The pulse generator is tucked away in tissue, inside the body, near the chest. All four different types of pacemakers relatively function the same way, stimulating the heart when the heart rhythm is abnormal. The only difference is whether they are temporary or permanent which is why there exists both external and internal pacemakers. In this paper, we are going to talk thoroughly about the permanent pacemaker implantation. Before the implantation, the patient has to be treated with an antibiotic to reduce any risk of infection.
Surgeons first either make a pocket for the pulse generator or position the guide wire into the heart. The first guide wire is led through the subclavian vein, located at the first rib and clavicle using a needle. Once the wire reaches the right atrium, the guide wire is placed there until the positioning of the second wire using the same procedure. For the pulse generator, a pocket of 1. 5-2 inches is made by making a small incision near the clavicle. In this incision, the pulse generator is stored in the tissue.
Once these the generator and the wires are in correct positions, the guide wire is removed, revealing the lead under the sheath. Both leads are secured in position to the endocardium by either “passively with tines (like a grappling hook) or actively via a helical screw at the tip” (Yarlagadda 2016). The screw can be extended or retraced if necessary. Finally, the pacemaker has to be tested to ensure that the pulse generator is function properly before finishing up the rest of the surgery. Once the test is confirmed, the incision is dressed using sutures and adhesive strips (Yarlagadda 2016).
However, during recovery, the patient has to limit movement until medical professionals confirm that lead is positioned correctly and find no risk of pneumothorax which is also known as a collapsed lung or “when air leaks into the space between the lung and chest wall” (Collapsed Lung). Although there are many benefits of have a pacemaker, they can come with complications. Most common complication after implantation is lead dysfunction, pneumothorax, and infections (Bains 2017). Careful care is required after the implantation to prevent any pacemaker pocket or lead infection. Future technology
The biomedical industry has been growing as people progress with technology. The big three companies that dominate the pacemaker market are Medtronic, St. Jude Medical, and Boston Scientific (Hollmer 2014). Although there are smaller companies who are trying to break through, it is difficult since the big three have the most U. S. pacemaker approvals. These companies also produce other medical devices but since they are all dominating the same market, “lead and pacers [are] generally interchangeable between [the] companies” which result in higher safety and lower recalls (Hollmer 2014).
A new pacemaker that St.

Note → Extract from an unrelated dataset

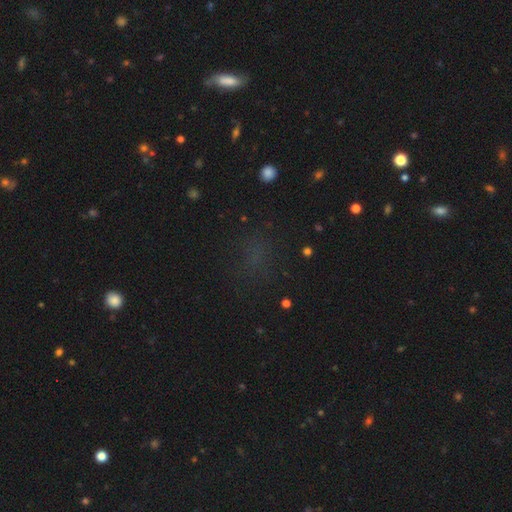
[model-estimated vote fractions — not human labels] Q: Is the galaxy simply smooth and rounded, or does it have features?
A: star or artifact — 45%.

Jude Medical is testing out is its new Nanostim leadless pacemaker (Hollmer 2014). Jt. Jude Medical has already implanted it in their first patient in the UK (Hollmer 2014). With this idea out, Medtronic and Boston Scientific are trying to keep up by also developing their own leadless pacemakers. But before these new leadless pacemakers can be released in the United States, they need the FDA approval for safety. Currently, the wired pacemakers have more risks but once everyone is able to switch to the leadless pacemakers, risks would be lowered (Hollmer 2014).

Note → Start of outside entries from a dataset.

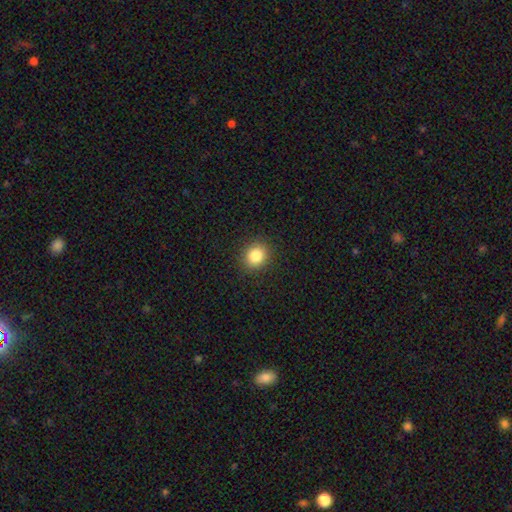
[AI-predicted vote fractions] smooth-or-featured: smooth: 84% | star or artifact: 11% | featured or disk: 5%
  how-rounded: round: 78% | in between: 21% | cigar-shaped: 1%
  merging: none: 90% | minor disturbance: 7% | major disturbance: 2% | merger: 1%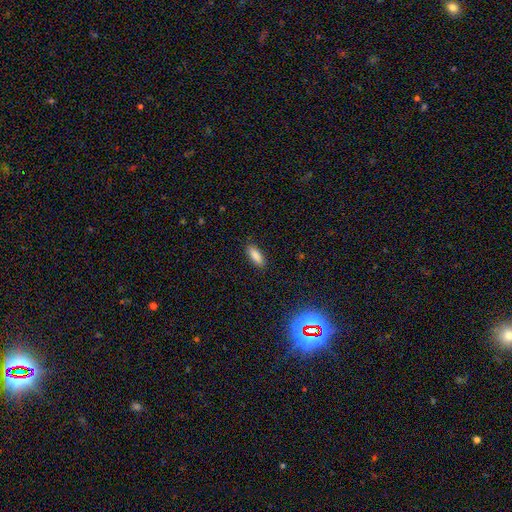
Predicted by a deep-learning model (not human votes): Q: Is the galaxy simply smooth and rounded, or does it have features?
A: smooth — 86%.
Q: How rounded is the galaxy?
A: in between — 73%.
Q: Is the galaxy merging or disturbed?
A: none — 88%.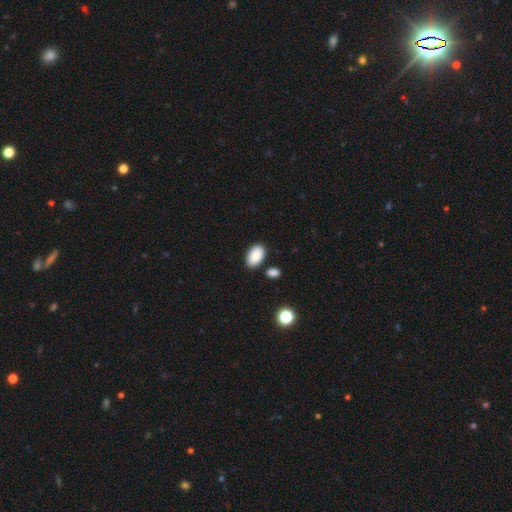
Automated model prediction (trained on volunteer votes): Q: Smooth or featured?
A: smooth (89%); runner-up: star or artifact (7%)
Q: How rounded?
A: in between (93%); runner-up: round (5%)
Q: Merging?
A: none (83%); runner-up: minor disturbance (10%)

Conclusion The invention of the pacemaker was the goal of many scientists and engineers and the result has greatly impacted many lives. Although there were many challenges to achieve the permanent implantable pacemaker, everyone who worked on it were extremely dedicated to make sure that that dream would come true. Nearly sixty years later, the pacemaker still plays a significant role in society and the biomedical industry, inspiring other people to continue to improve the pacemaker. Without the pacemaker, our family, friends, and everyone else wouldn’t be here standing today.